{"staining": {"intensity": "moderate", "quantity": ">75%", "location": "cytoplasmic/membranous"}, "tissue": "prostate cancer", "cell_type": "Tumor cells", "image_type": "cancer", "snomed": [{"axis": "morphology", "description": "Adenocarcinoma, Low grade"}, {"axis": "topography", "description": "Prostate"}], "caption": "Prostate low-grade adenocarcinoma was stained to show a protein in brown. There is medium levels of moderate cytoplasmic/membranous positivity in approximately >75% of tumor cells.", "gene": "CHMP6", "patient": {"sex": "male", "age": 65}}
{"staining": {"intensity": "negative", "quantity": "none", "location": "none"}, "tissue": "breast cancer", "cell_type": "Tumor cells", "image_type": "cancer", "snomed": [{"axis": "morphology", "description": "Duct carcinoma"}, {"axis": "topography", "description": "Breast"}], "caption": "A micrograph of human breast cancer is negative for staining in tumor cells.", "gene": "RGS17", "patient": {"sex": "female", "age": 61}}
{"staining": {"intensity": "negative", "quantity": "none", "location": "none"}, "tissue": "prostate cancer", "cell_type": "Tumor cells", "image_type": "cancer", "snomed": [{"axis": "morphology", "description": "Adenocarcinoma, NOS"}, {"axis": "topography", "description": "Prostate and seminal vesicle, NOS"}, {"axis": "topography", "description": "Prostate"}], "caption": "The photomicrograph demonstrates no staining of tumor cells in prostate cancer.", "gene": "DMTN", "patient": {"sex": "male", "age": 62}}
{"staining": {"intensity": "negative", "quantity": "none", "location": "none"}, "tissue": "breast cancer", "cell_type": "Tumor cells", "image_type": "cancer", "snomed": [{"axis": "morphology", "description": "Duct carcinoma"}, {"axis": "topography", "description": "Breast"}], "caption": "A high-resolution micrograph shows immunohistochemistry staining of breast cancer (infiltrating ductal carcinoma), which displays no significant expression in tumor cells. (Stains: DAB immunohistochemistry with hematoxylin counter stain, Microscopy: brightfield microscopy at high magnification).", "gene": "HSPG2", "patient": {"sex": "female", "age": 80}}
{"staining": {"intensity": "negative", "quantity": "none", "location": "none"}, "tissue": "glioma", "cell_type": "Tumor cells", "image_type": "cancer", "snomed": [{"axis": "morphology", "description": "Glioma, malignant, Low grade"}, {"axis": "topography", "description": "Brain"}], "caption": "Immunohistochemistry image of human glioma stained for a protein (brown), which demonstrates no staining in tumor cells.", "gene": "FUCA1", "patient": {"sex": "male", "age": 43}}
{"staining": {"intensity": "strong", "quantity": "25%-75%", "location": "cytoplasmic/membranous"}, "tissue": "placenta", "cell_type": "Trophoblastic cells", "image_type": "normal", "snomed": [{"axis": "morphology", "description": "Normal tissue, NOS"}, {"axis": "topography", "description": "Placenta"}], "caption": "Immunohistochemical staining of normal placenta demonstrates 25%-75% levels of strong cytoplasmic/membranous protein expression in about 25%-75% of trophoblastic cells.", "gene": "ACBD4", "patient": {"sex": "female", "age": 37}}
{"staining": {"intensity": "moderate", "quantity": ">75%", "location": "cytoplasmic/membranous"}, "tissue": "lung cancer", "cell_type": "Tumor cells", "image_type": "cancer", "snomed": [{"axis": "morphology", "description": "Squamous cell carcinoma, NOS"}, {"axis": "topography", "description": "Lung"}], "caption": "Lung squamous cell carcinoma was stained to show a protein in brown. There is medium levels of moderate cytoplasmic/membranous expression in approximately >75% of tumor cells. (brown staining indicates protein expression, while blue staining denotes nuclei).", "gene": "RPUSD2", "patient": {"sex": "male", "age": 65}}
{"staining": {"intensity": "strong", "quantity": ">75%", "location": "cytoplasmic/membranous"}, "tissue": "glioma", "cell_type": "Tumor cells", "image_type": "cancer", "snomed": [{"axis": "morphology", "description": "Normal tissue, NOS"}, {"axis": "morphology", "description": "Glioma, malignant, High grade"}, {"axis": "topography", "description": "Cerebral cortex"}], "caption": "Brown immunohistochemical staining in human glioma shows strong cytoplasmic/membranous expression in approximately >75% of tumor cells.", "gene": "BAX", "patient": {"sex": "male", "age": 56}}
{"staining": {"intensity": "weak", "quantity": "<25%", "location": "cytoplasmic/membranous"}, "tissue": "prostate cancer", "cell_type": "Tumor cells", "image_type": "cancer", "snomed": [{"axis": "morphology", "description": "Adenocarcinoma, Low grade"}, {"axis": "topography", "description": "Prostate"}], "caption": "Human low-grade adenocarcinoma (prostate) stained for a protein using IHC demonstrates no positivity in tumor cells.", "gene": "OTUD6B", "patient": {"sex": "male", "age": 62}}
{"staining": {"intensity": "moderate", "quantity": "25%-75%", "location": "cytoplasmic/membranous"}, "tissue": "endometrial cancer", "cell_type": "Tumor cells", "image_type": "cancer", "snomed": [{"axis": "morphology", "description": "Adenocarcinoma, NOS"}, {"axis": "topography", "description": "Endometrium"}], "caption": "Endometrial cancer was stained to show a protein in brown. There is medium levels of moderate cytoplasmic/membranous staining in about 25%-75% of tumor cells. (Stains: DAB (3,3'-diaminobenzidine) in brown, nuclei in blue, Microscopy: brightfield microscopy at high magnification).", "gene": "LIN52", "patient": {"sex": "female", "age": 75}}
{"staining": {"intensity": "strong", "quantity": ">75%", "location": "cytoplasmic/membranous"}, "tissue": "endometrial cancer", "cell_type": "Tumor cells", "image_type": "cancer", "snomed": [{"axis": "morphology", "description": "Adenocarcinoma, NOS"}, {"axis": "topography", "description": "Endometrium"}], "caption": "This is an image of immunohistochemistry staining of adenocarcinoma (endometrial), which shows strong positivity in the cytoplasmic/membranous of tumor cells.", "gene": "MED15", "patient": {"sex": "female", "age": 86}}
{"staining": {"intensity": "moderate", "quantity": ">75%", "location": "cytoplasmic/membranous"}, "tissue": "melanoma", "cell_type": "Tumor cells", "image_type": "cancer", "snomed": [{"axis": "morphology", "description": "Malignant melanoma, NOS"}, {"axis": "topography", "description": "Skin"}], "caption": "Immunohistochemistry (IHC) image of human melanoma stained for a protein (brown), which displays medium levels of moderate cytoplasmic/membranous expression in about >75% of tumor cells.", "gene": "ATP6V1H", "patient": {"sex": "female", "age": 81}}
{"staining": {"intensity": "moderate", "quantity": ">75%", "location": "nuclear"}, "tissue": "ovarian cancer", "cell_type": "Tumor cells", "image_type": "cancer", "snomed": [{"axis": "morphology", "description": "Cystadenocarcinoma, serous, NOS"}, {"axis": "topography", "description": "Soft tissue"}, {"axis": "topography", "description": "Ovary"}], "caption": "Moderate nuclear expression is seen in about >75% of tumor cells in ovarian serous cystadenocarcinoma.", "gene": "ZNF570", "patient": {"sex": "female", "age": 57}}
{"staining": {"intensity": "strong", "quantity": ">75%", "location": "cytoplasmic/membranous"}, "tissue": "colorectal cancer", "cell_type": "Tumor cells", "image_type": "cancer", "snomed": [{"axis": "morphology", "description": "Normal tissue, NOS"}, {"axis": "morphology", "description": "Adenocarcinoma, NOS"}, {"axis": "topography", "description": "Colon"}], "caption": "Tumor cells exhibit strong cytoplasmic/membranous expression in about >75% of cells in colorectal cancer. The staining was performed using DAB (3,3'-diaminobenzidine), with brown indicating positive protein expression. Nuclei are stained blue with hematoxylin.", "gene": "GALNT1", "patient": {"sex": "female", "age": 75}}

PROBLEM DESCRIPTION
Every line of the listing above is to be set down again without any change.

ANSWER SPACE
{"staining": {"intensity": "moderate", "quantity": ">75%", "location": "cytoplasmic/membranous"}, "tissue": "prostate cancer", "cell_type": "Tumor cells", "image_type": "cancer", "snomed": [{"axis": "morphology", "description": "Adenocarcinoma, Low grade"}, {"axis": "topography", "description": "Prostate"}], "caption": "Prostate low-grade adenocarcinoma was stained to show a protein in brown. There is medium levels of moderate cytoplasmic/membranous positivity in approximately >75% of tumor cells.", "gene": "CHMP6", "patient": {"sex": "male", "age": 65}}
{"staining": {"intensity": "negative", "quantity": "none", "location": "none"}, "tissue": "breast cancer", "cell_type": "Tumor cells", "image_type": "cancer", "snomed": [{"axis": "morphology", "description": "Duct carcinoma"}, {"axis": "topography", "description": "Breast"}], "caption": "A micrograph of human breast cancer is negative for staining in tumor cells.", "gene": "RGS17", "patient": {"sex": "female", "age": 61}}
{"staining": {"intensity": "negative", "quantity": "none", "location": "none"}, "tissue": "prostate cancer", "cell_type": "Tumor cells", "image_type": "cancer", "snomed": [{"axis": "morphology", "description": "Adenocarcinoma, NOS"}, {"axis": "topography", "description": "Prostate and seminal vesicle, NOS"}, {"axis": "topography", "description": "Prostate"}], "caption": "The photomicrograph demonstrates no staining of tumor cells in prostate cancer.", "gene": "DMTN", "patient": {"sex": "male", "age": 62}}
{"staining": {"intensity": "negative", "quantity": "none", "location": "none"}, "tissue": "breast cancer", "cell_type": "Tumor cells", "image_type": "cancer", "snomed": [{"axis": "morphology", "description": "Duct carcinoma"}, {"axis": "topography", "description": "Breast"}], "caption": "A high-resolution micrograph shows immunohistochemistry staining of breast cancer (infiltrating ductal carcinoma), which displays no significant expression in tumor cells. (Stains: DAB immunohistochemistry with hematoxylin counter stain, Microscopy: brightfield microscopy at high magnification).", "gene": "HSPG2", "patient": {"sex": "female", "age": 80}}
{"staining": {"intensity": "negative", "quantity": "none", "location": "none"}, "tissue": "glioma", "cell_type": "Tumor cells", "image_type": "cancer", "snomed": [{"axis": "morphology", "description": "Glioma, malignant, Low grade"}, {"axis": "topography", "description": "Brain"}], "caption": "Immunohistochemistry image of human glioma stained for a protein (brown), which demonstrates no staining in tumor cells.", "gene": "FUCA1", "patient": {"sex": "male", "age": 43}}
{"staining": {"intensity": "strong", "quantity": "25%-75%", "location": "cytoplasmic/membranous"}, "tissue": "placenta", "cell_type": "Trophoblastic cells", "image_type": "normal", "snomed": [{"axis": "morphology", "description": "Normal tissue, NOS"}, {"axis": "topography", "description": "Placenta"}], "caption": "Immunohistochemical staining of normal placenta demonstrates 25%-75% levels of strong cytoplasmic/membranous protein expression in about 25%-75% of trophoblastic cells.", "gene": "ACBD4", "patient": {"sex": "female", "age": 37}}
{"staining": {"intensity": "moderate", "quantity": ">75%", "location": "cytoplasmic/membranous"}, "tissue": "lung cancer", "cell_type": "Tumor cells", "image_type": "cancer", "snomed": [{"axis": "morphology", "description": "Squamous cell carcinoma, NOS"}, {"axis": "topography", "description": "Lung"}], "caption": "Lung squamous cell carcinoma was stained to show a protein in brown. There is medium levels of moderate cytoplasmic/membranous expression in approximately >75% of tumor cells. (brown staining indicates protein expression, while blue staining denotes nuclei).", "gene": "RPUSD2", "patient": {"sex": "male", "age": 65}}
{"staining": {"intensity": "strong", "quantity": ">75%", "location": "cytoplasmic/membranous"}, "tissue": "glioma", "cell_type": "Tumor cells", "image_type": "cancer", "snomed": [{"axis": "morphology", "description": "Normal tissue, NOS"}, {"axis": "morphology", "description": "Glioma, malignant, High grade"}, {"axis": "topography", "description": "Cerebral cortex"}], "caption": "Brown immunohistochemical staining in human glioma shows strong cytoplasmic/membranous expression in approximately >75% of tumor cells.", "gene": "BAX", "patient": {"sex": "male", "age": 56}}
{"staining": {"intensity": "weak", "quantity": "<25%", "location": "cytoplasmic/membranous"}, "tissue": "prostate cancer", "cell_type": "Tumor cells", "image_type": "cancer", "snomed": [{"axis": "morphology", "description": "Adenocarcinoma, Low grade"}, {"axis": "topography", "description": "Prostate"}], "caption": "Human low-grade adenocarcinoma (prostate) stained for a protein using IHC demonstrates no positivity in tumor cells.", "gene": "OTUD6B", "patient": {"sex": "male", "age": 62}}
{"staining": {"intensity": "moderate", "quantity": "25%-75%", "location": "cytoplasmic/membranous"}, "tissue": "endometrial cancer", "cell_type": "Tumor cells", "image_type": "cancer", "snomed": [{"axis": "morphology", "description": "Adenocarcinoma, NOS"}, {"axis": "topography", "description": "Endometrium"}], "caption": "Endometrial cancer was stained to show a protein in brown. There is medium levels of moderate cytoplasmic/membranous staining in about 25%-75% of tumor cells. (Stains: DAB (3,3'-diaminobenzidine) in brown, nuclei in blue, Microscopy: brightfield microscopy at high magnification).", "gene": "LIN52", "patient": {"sex": "female", "age": 75}}
{"staining": {"intensity": "strong", "quantity": ">75%", "location": "cytoplasmic/membranous"}, "tissue": "endometrial cancer", "cell_type": "Tumor cells", "image_type": "cancer", "snomed": [{"axis": "morphology", "description": "Adenocarcinoma, NOS"}, {"axis": "topography", "description": "Endometrium"}], "caption": "This is an image of immunohistochemistry staining of adenocarcinoma (endometrial), which shows strong positivity in the cytoplasmic/membranous of tumor cells.", "gene": "MED15", "patient": {"sex": "female", "age": 86}}
{"staining": {"intensity": "moderate", "quantity": ">75%", "location": "cytoplasmic/membranous"}, "tissue": "melanoma", "cell_type": "Tumor cells", "image_type": "cancer", "snomed": [{"axis": "morphology", "description": "Malignant melanoma, NOS"}, {"axis": "topography", "description": "Skin"}], "caption": "Immunohistochemistry (IHC) image of human melanoma stained for a protein (brown), which displays medium levels of moderate cytoplasmic/membranous expression in about >75% of tumor cells.", "gene": "ATP6V1H", "patient": {"sex": "female", "age": 81}}
{"staining": {"intensity": "moderate", "quantity": ">75%", "location": "nuclear"}, "tissue": "ovarian cancer", "cell_type": "Tumor cells", "image_type": "cancer", "snomed": [{"axis": "morphology", "description": "Cystadenocarcinoma, serous, NOS"}, {"axis": "topography", "description": "Soft tissue"}, {"axis": "topography", "description": "Ovary"}], "caption": "Moderate nuclear expression is seen in about >75% of tumor cells in ovarian serous cystadenocarcinoma.", "gene": "ZNF570", "patient": {"sex": "female", "age": 57}}
{"staining": {"intensity": "strong", "quantity": ">75%", "location": "cytoplasmic/membranous"}, "tissue": "colorectal cancer", "cell_type": "Tumor cells", "image_type": "cancer", "snomed": [{"axis": "morphology", "description": "Normal tissue, NOS"}, {"axis": "morphology", "description": "Adenocarcinoma, NOS"}, {"axis": "topography", "description": "Colon"}], "caption": "Tumor cells exhibit strong cytoplasmic/membranous expression in about >75% of cells in colorectal cancer. The staining was performed using DAB (3,3'-diaminobenzidine), with brown indicating positive protein expression. Nuclei are stained blue with hematoxylin.", "gene": "GALNT1", "patient": {"sex": "female", "age": 75}}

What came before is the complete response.